Mon cher Raymond,

Il y a maintenant trente-six ans que je te connais.  Notre première rencontre eut lieu dans la bibliothèque du grand séminaire dont tu étais alors le conservateur, comme on dirait en France. Mais quel vilain mot quand il s'agit de toi! Conserver était sans doute une de tes préoccupations, garder l'héritage te tenait sans doute à coeur, mais combien plus encore tu voulais l'enrichir. Aussi savais-tu accueillir et porter jusque dans ta chair les questions qui travaillaient les chrétiens. Aucune ne t'a été étrangère. Et cette familiarité ne fut pas seulement celle d'un intellectuel aguerri à la controverse, mais celle d'un homme fraternel sachant atténuer par l'humour l'acuité de sa dialectique. Tu as quitté cette institution pour entrer à Radio-Canada où tu as apporté ton amour du Christ et de l'Eglise. Ami intime d'artistes, de penseurs et d'hommes d'action qui ont façonné le visage actuel de la société québécoise, tu as fait de ton appartement un lieu d'échanges et de discussions. Tu as su accueillir les opinions les plus contraires aux tiennes, sans jamais dissimuler tes positions. Ta franchise, chacun le sait, n'est pas inspirée par l'intransigeance mais par une ardeur bienveillante qui te dicte de ne pas dissimuler la vérité à ceux que tu aimes avec une intense liberté. C'est dans cet esprit que tu as produit, pour le compte de Radio-Canada, l'émission Rencontres. On ne saurait trop dire que si j'ai été un des animateurs de cette émission, tu en as été véritablement l'âme. Pour toi, au sens où l'entendait l'auteur de la lettre à Diognète, invisible mais intensément présent, donnant sens et cohésion. Pour ma part, je te remercie de m'avoir permis ainsi de donner forme à un sacerdoce que j'avais voulu dès l'origine être service de la Parole de Dieu au milieu des hommes de ce temps.
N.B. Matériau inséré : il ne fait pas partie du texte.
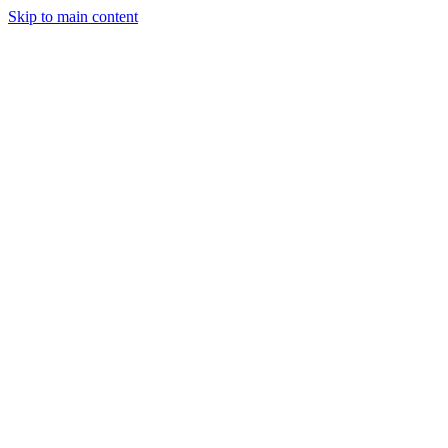
Skip to main content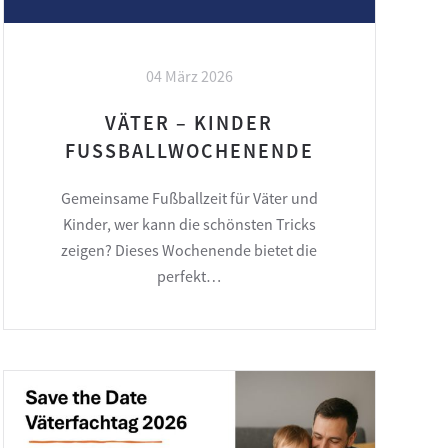
04 März 2026
VÄTER – KINDER
FUSSBALLWOCHENENDE
Gemeinsame Fußballzeit für Väter und
Kinder, wer kann die schönsten Tricks
zeigen? Dieses Wochenende bietet die
perfekt…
Laïc engagé dans le monde, tu as été témoin de l'Amour que le Christ nous a insufflé et de cette Vérité qui nous rend libres, soutenant ainsi par toute ton action notre marche vers cette Terre nouvelle où il n'y aura plus ni pleurs ni deuils mais la seule joie exultante de ceux que réunit dans le Père, au-delà de ce qui les sépare, l'Esprit du Fils qui habite en nos coeurs.